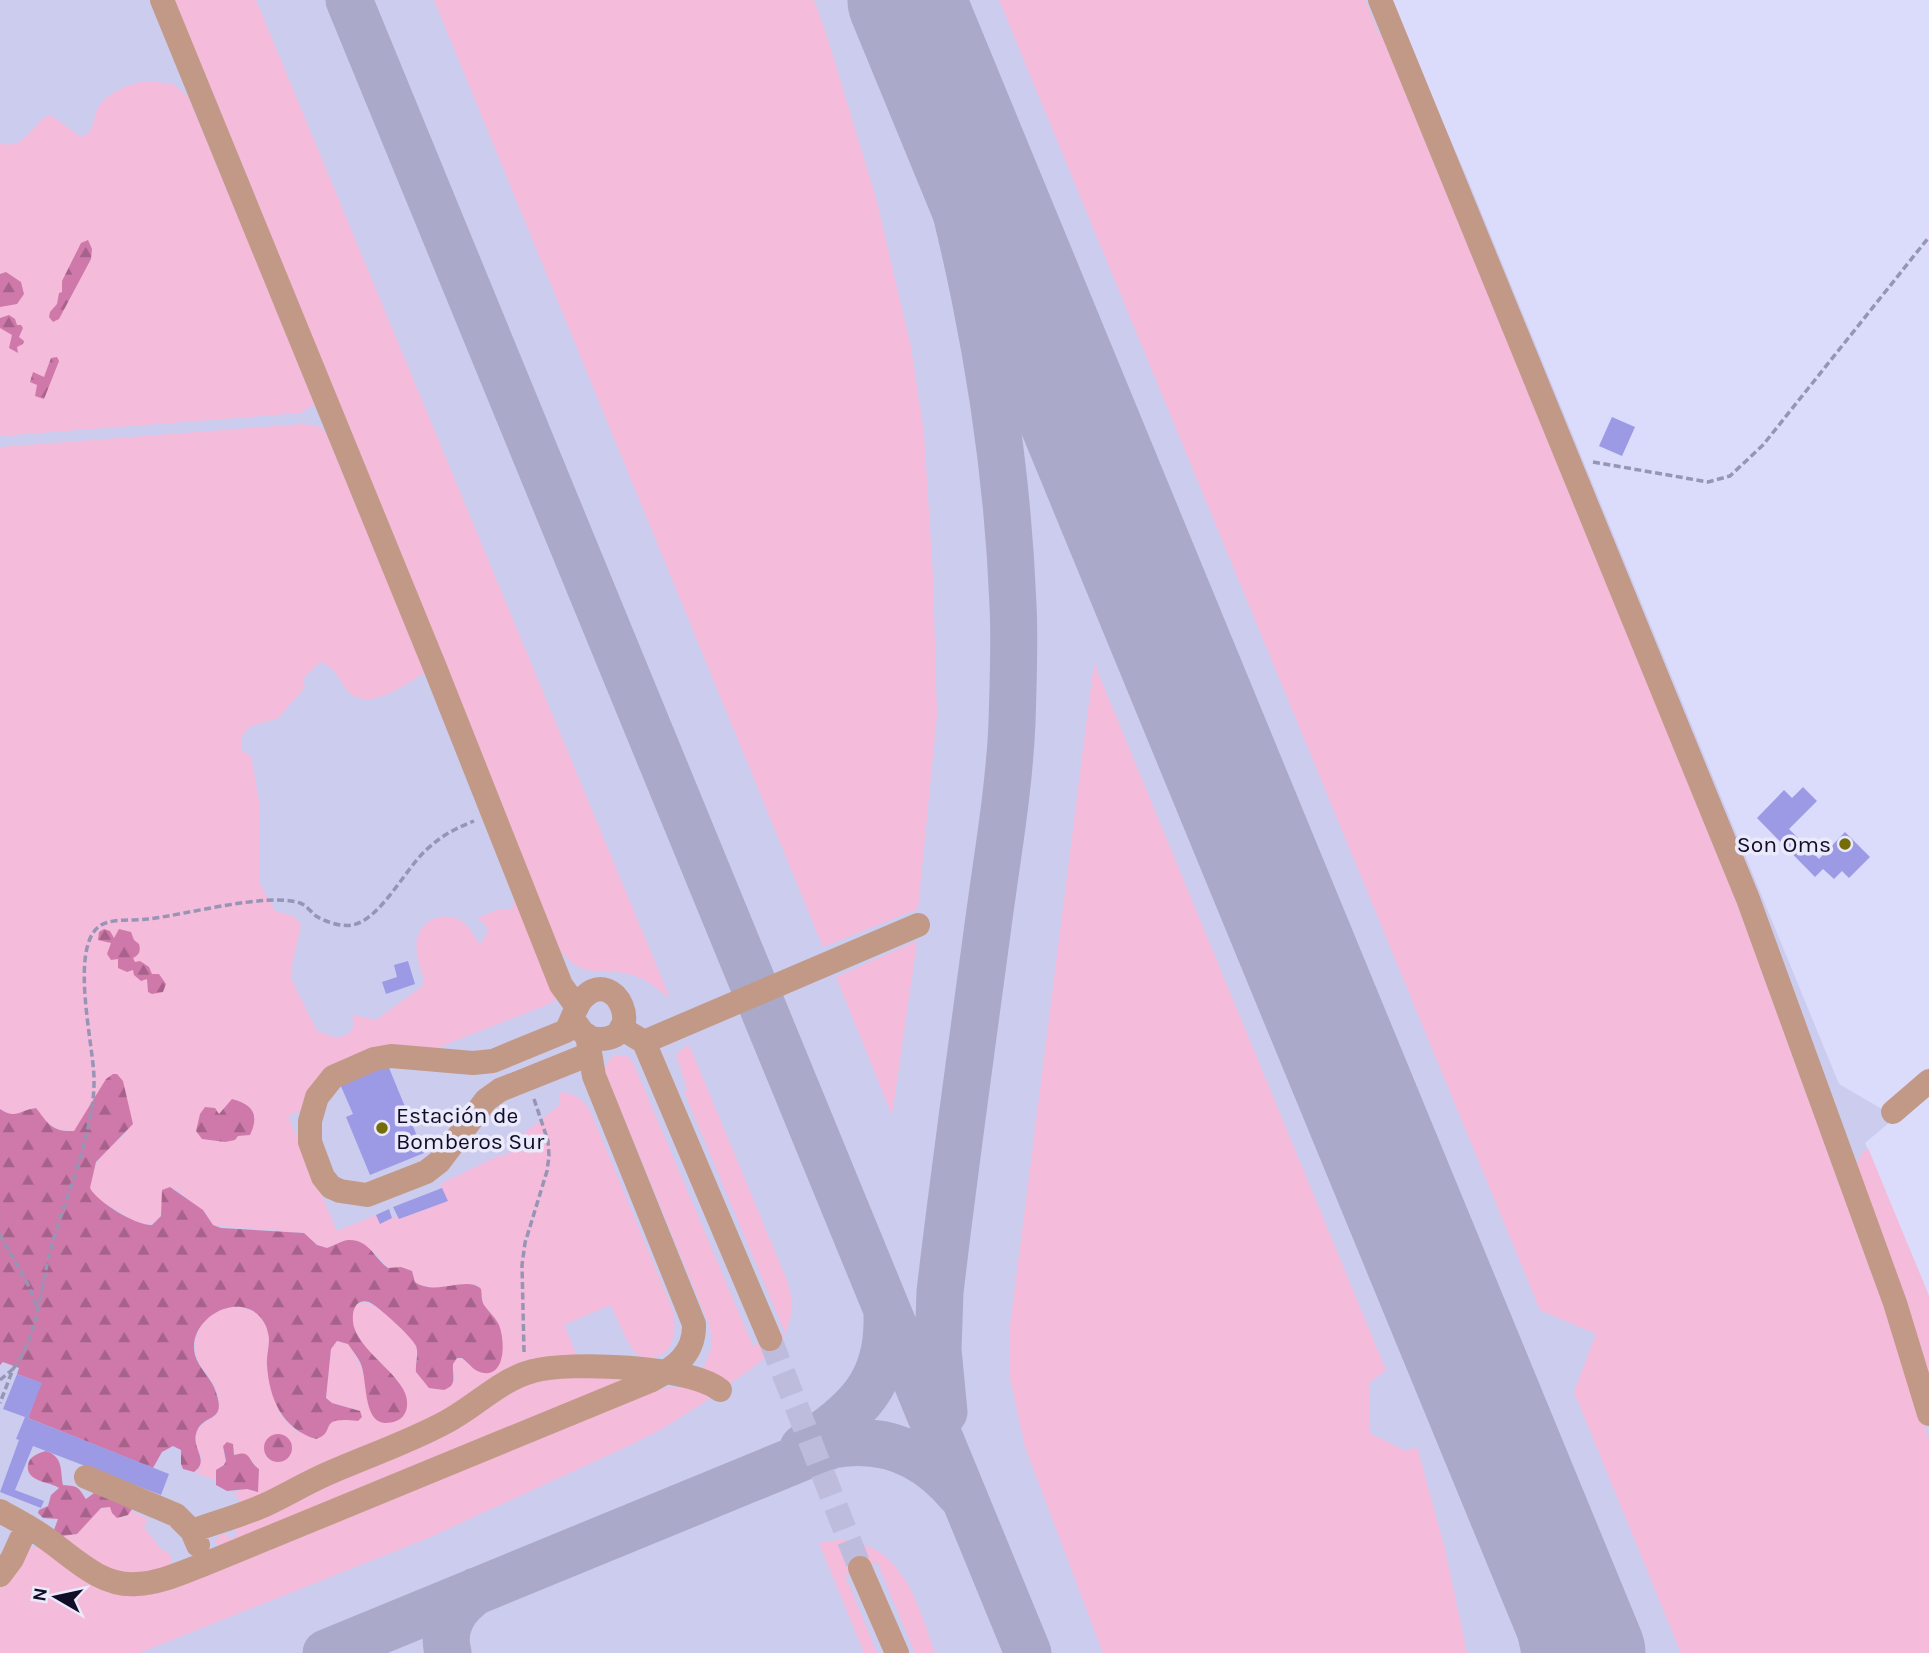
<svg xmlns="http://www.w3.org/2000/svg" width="1929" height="1653" viewBox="0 0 1929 1653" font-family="Karla,sans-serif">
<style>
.built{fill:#ccccef}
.green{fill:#f4bbda}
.forest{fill:url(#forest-firs)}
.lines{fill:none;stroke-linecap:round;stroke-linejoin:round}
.taxiway{stroke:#aaa9c9;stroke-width:47}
.runway{stroke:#aaa9c9;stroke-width:117}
.building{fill:#9c99e5}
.minor-tunnel{stroke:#bdbcdc;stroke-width:24;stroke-dasharray:24 12;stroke-linecap:butt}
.path{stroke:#9795b5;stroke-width:3.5;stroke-dasharray:7 3.5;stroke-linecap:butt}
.minor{stroke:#c29987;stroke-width:24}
.poi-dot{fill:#746d0a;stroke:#eaeafb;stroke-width:2.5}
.labels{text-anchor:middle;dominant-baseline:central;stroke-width:7;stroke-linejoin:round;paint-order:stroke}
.poi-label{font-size:23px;fill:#110d29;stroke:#eaeafb;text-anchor:end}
</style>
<defs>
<pattern id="forest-firs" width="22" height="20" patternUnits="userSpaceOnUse" patternTransform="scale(1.75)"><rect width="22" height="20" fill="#cf79ab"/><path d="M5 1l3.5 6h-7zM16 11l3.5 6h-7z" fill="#a7628b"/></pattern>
</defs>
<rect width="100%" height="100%" fill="#dbdbfc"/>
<!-- built -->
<path class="built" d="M0,0H1389L1466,175L1839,1084L1882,1109L1890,1122L1865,1143L1929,1296V1653H0Z"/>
<!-- green -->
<path class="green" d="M174,0H256L670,998C657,990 648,979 632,975C598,965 586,983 558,948Z
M434,0H814L826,33L876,198L911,347L924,433L933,577L937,715L918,909L823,947Z
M999,0H1365L1380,36L1387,39L1695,787L1916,1395L1929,1441V1653H1681L1574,1392L1596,1334L1540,1310Z
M148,81L173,84L188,96L314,400L313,405L301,413L0,436V143C29,152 32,118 51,115L81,137C93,132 92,127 95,116C99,95 129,83 148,81Z
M303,424L321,427L326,433L426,672C405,684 367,715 346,689C337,676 335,668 320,662L303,679L305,685L302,691L278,718L249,727L241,737L242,751L251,756L260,807L259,882L275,911L294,916L301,925L292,965V980L317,1031L337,1038L348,1034L354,1026L352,1015L376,1020L424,985C424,974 418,965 417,953C412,925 439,907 463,922C471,928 473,937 480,944L488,932L485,924L477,918L500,909L509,910L513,907L516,896L555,999L554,1002L427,1052L392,1046L302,1110L288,1116L337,1231L376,1215L380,1223L397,1216L399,1219L447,1201L440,1184L498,1156L508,1154L519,1146L518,1142L522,1135L559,1105V1096L561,1092C578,1095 584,1099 592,1115L673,1311C677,1331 674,1355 651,1358C646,1358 639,1357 636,1353C628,1347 617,1316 610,1305L564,1325L577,1356L242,1505L234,1492L247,1489L251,1491L259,1476V1469L255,1466L252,1460L223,1451L226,1461L224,1465L219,1467L214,1480L194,1472L200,1468L201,1455L195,1447C193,1415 220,1426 219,1404C219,1373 184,1367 199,1330C204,1318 215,1310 228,1308C247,1305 265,1313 269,1334C271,1344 266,1355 267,1366C270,1380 274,1400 280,1413C284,1421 292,1427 298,1432L324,1434L329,1424L355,1409L332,1403L326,1398L331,1349L337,1341L348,1344C359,1361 368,1378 367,1399L406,1394C403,1389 400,1384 397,1380C394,1375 389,1373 385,1369C371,1358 353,1338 353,1319C350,1275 411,1332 416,1346C419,1352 416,1360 415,1367L455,1379L453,1364L457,1358C468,1358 473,1372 488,1374L500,1360L502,1343L498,1323L484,1305L478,1285C458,1280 434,1295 415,1282L412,1271L401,1267L388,1268L374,1252L343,1241L327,1248L317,1245L304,1233L213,1225L207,1215L175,1188L161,1196C164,1213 160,1228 139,1224L97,1198L90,1189C91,1162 106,1150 125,1135L123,1081L75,1131C59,1132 46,1125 39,1111L32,1108C19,1114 13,1117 0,1109V447Z
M1094,663L1386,1370L1370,1382L1369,1433L1406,1451L1417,1447L1444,1545L1467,1653H1103L1025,1447L1010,1378V1326Z
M917,941V942L892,1115L836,977Z
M686,1046L690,1047L788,1283C803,1336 767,1358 728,1385L702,1372L712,1346L710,1327L605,1072L607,1062L614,1055H625L632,1060L753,1346L785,1333L684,1092L687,1089L676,1055Z
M1868,1148L1929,1296V1387L1857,1165L1860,1155Z
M541,1375L635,1377L222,1546L214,1542L220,1535L225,1533L229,1538L235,1537L237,1533L233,1523Z
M672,1387C685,1387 701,1387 711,1398L662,1429L626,1447L426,1539L139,1653H0V1584L29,1549L38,1546L114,1593L648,1392Z
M111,1507L114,1516L125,1517L131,1511L148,1519L144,1527L161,1549L170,1554L172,1559L170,1568L165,1571L112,1572L62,1536C87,1536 83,1519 99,1510C103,1508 107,1508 111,1507Z
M839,1540C902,1542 918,1603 935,1653H915L877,1562L845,1575L877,1653H864L819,1543Z"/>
<!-- forest -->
<path class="forest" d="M88,240L92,249L91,259L59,319L53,322L49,317L50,312L57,304L59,293L62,292V281L81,243Z
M6,272L21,282L24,294L17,304L0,307V274Z
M9,315L15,319L17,325H21L23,328L19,337L24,341L23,344L17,347L18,353L9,348L12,335L0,328V318Z
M57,357L59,361L44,399L35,396L37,385L30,382L33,372L44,377L51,358Z
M104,929L110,931L114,938L119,929L131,932L134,940L139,944C141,951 139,955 133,958L135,962L140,961L149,967L152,974H159L166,984L163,992L152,994L148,992L147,979L141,981L134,975L133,970L127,972L118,968V959L111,960L107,954L111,943L98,940L99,932Z
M113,1074H117L123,1081L133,1124L96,1162L90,1188C97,1202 137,1226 152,1225L161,1216L162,1190L170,1187L203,1210L213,1225L221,1228L304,1233L317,1245L327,1248C334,1246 340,1241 348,1240C369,1239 374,1258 388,1268L401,1267L412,1271L415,1282C436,1297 466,1275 481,1289C482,1294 481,1300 484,1305C488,1311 494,1316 498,1323C505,1336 507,1376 484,1373C474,1372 470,1364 462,1358H457L453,1364C452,1376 458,1385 444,1390L429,1388L416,1372C415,1364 419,1354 416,1346C413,1338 377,1305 369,1302C353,1297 351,1316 354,1327C363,1356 410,1379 407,1405C407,1411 404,1416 400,1419C395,1422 390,1423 384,1423C362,1420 368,1378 360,1362C357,1356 352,1350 348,1344L337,1341L331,1349L326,1398L332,1403L360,1411L362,1417L358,1421C315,1416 338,1432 316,1439C282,1429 269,1398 267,1365C266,1354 271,1343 268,1333C265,1316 250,1305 233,1307C211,1309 189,1331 195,1355C199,1368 209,1376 214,1387C230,1426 202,1411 196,1434C192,1449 210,1461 194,1472L183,1469L181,1464V1450L173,1446L162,1452L153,1468L28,1418L41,1383L17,1374L19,1368L3,1362L0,1365V1109C17,1120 19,1110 36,1108C48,1123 51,1132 74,1131L106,1079Z
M232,1099C252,1104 260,1114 250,1135L238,1136L235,1140L225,1142L202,1139L196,1131L200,1114L205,1107L215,1108L219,1114Z
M264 1448a14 14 0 1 1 28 0a14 14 0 1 1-28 0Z
M227,1442L233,1444L234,1455C252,1449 247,1461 259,1469L258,1492L247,1489L227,1491L216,1485V1470L224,1465L226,1461L223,1446Z
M46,1451C64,1457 60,1471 63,1485C79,1486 78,1487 86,1499L98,1490L132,1509L128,1515L117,1518L112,1513L110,1507L101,1508L77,1534L62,1536L54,1530L58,1519L43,1518L38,1513L39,1510L48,1506L51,1495L59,1488C51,1482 25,1482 28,1465C29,1456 39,1453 46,1451Z"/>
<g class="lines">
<!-- taxiway -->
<path class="taxiway" d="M349,0L1028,1653
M892,0C960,190 1005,403 1013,605C1015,644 1013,684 1012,723C1009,793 996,863 987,933C971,1052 954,1172 940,1292L938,1350L944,1412
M1467,1360L1515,1507L1545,1653
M803,1448C857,1411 889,1384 887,1315
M326,1653L832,1445C884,1435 927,1454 960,1494
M448,1653C441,1626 455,1606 476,1591"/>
<!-- runway -->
<path class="runway" d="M906,0L1587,1653"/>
</g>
<!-- building -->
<path class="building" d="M1612,417L1635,427L1622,456L1599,446Z
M1803,787L1817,801L1789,829L1819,859L1845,832L1870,857L1849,878L1842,871L1834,879L1823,869L1815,877L1757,818L1784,790L1792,798Z
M408,961L415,984L386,994L382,982L397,977L394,965Z
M387,1063L424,1153L370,1175L346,1117L353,1114L340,1084Z
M442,1188L448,1201L399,1219L393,1207Z
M389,1209L392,1218L380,1224L376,1215Z
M17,1374L42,1383L28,1418L169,1474L161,1495L33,1446L15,1490L44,1501L41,1508L0,1492L19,1440L16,1439L25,1417L3,1409Z"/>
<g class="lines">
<!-- minor-tunnel -->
<path class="minor-tunnel" d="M770,1339L860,1568"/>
<!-- path -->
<path class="path" d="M1593,462L1708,482L1730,476L1763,445L1929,237
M0,1234C12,1259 30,1281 36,1307
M524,1352L522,1265L525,1243L547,1171L549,1156L548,1141L533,1096
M13,1369C39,1335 40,1288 51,1248C65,1197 95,1132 94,1079C94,1046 68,945 101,925C114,918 133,921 148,919C185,915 267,892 300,903C306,905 311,912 316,916C326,922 341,927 352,925C379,921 405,870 425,851C441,836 454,829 474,821
M0,1380L13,1369L0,1403"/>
<!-- minor -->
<path class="minor" d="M162,0L434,665L561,985L577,1007
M1380,0L1748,899L1895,1303L1929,1414
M578,1026C583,1034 591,1040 601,1039C646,1038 617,966 584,997C576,1004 572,1021 566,1031L493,1061L473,1063L391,1056L374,1059L333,1077L317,1097L310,1121V1142L323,1177L331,1187L340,1191L367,1195L426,1172L439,1162L486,1100L500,1090L590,1054
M621,1028L644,1042L770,1339
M644,1042L918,925
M1893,1112L1929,1081
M86,1477L176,1515L192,1531L198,1545
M0,1511C16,1520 32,1528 47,1539C74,1558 101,1587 137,1584C161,1583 183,1572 205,1564L650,1381C675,1368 695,1354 694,1324L594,1076L587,1035
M192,1531C217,1522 243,1515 267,1504C288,1494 308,1482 329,1473C368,1456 409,1442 446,1422C475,1407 501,1379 533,1371C569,1361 691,1366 720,1390
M860,1568L897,1653
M0,1575L12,1559L27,1526"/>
</g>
<!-- markers -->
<g class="poi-dot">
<circle cx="1845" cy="844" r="7"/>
<circle cx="382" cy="1128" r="7"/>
</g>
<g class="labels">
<!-- poi labels -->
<g class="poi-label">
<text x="1831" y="844">Son Oms</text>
<text x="396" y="1115" text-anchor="start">Estación de<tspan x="396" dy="26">Bomberos Sur</tspan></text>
</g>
</g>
<!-- north arrow -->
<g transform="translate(56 1597) rotate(279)" stroke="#eaeafb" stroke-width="5" paint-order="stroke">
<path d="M0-5L12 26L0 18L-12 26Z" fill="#110d29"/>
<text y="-10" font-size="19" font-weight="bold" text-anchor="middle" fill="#110d29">N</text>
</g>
</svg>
◇ ◇ ◇ ◇ ◇
### Task to complete
Give again only the lines of the material above that run from the one with "M192,1531C217,1522 243,1515 267,1504C288,1494" through the end, both included, exactly as they appear.

### Solved exercise
M192,1531C217,1522 243,1515 267,1504C288,1494 308,1482 329,1473C368,1456 409,1442 446,1422C475,1407 501,1379 533,1371C569,1361 691,1366 720,1390
M860,1568L897,1653
M0,1575L12,1559L27,1526"/>
</g>
<!-- markers -->
<g class="poi-dot">
<circle cx="1845" cy="844" r="7"/>
<circle cx="382" cy="1128" r="7"/>
</g>
<g class="labels">
<!-- poi labels -->
<g class="poi-label">
<text x="1831" y="844">Son Oms</text>
<text x="396" y="1115" text-anchor="start">Estación de<tspan x="396" dy="26">Bomberos Sur</tspan></text>
</g>
</g>
<!-- north arrow -->
<g transform="translate(56 1597) rotate(279)" stroke="#eaeafb" stroke-width="5" paint-order="stroke">
<path d="M0-5L12 26L0 18L-12 26Z" fill="#110d29"/>
<text y="-10" font-size="19" font-weight="bold" text-anchor="middle" fill="#110d29">N</text>
</g>
</svg>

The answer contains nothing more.